One of the principal activities of Design Your Neighborhood is a demonstration exhibition at the conclusion of the program, at which students present their ideas for the community, and Morgan thinks the school-based program will work particularly well on the South Cumberland Plateau. “When we did the design fair in Oneida, the whole community turned out. People wanted to support their children and their neighbors’ children, and I think the same kind of effect can happen in our community here on the Plateau.”
Morgan has observed that students in rural areas have a bit more access to social power than students in urban areas. “If you are a student in a local school in a rural area, your uncle or your neighbor or someone you know is likely to be a person with some influence on local policy, whereas in an urban area, the power structures are much more remote for the average person.”
Many people on the South Cumberland Plateau believe that the area is headed for a once-in-a-generation opportunity to make positive changes in economic and community development. The Tennessee Department of Environment and Conservation is investing millions of dollars in local parks. The Mountain Goat Trail, a multimodal rails-to-trails project is gaining momentum, and new state funding promises the project might be complete in the foreseeable future.
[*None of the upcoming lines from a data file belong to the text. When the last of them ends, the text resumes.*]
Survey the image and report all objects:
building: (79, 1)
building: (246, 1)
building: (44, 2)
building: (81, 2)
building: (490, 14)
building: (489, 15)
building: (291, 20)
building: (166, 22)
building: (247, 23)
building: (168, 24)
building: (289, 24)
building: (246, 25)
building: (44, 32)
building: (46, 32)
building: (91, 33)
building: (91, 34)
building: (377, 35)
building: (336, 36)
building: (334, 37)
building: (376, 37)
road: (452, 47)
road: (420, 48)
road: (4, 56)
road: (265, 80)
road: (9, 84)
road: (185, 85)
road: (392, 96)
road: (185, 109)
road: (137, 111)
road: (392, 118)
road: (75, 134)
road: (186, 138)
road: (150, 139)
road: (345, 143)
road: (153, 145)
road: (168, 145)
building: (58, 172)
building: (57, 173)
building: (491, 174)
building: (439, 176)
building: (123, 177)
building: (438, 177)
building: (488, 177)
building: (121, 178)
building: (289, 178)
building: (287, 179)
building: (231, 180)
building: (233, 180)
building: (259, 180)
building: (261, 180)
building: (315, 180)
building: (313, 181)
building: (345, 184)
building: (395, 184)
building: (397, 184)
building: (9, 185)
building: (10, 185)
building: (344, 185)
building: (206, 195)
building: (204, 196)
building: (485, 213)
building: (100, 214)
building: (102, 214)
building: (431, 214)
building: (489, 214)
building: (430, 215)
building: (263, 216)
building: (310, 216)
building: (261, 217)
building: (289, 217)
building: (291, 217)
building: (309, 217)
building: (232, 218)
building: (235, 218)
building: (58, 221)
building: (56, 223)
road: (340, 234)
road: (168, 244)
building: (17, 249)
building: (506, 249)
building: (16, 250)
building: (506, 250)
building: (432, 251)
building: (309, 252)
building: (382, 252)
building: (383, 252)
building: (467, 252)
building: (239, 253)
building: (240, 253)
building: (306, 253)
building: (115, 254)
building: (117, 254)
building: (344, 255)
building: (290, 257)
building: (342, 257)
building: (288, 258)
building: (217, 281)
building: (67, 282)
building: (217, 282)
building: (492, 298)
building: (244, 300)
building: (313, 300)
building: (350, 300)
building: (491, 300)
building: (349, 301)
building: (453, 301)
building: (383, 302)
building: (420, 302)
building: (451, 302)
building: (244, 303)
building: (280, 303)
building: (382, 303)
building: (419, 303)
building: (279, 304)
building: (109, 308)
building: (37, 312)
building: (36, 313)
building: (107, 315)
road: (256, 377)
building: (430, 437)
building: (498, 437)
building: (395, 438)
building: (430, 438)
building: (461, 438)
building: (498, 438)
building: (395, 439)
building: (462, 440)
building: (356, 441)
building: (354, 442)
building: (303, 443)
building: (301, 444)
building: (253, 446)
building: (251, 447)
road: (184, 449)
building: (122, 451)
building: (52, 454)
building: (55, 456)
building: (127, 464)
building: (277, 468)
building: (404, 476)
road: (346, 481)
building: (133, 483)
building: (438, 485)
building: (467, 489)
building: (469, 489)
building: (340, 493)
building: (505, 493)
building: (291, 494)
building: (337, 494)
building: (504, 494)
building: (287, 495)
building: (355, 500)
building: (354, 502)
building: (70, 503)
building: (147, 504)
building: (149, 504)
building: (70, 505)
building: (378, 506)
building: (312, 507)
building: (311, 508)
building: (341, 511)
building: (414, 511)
“We know change is coming,” Grundy County Mayor Michael Brady often says in public meetings. “We want to be able to shape that change instead of just letting it happen to us.” Morgan and her Civic Design Center partners are ready to lend their expertise and experience in tapping the genius of the community to envision a brighter future. Design Your Neighborhood is a key part of that vision because it speaks to the literal future as embodied in its young people. Can the area prepare itself to forestall brain drain, to build in reasons for talent to stay on the Plateau as teens turn to adulthood? Morgan is prepared to help the community design just that outcome.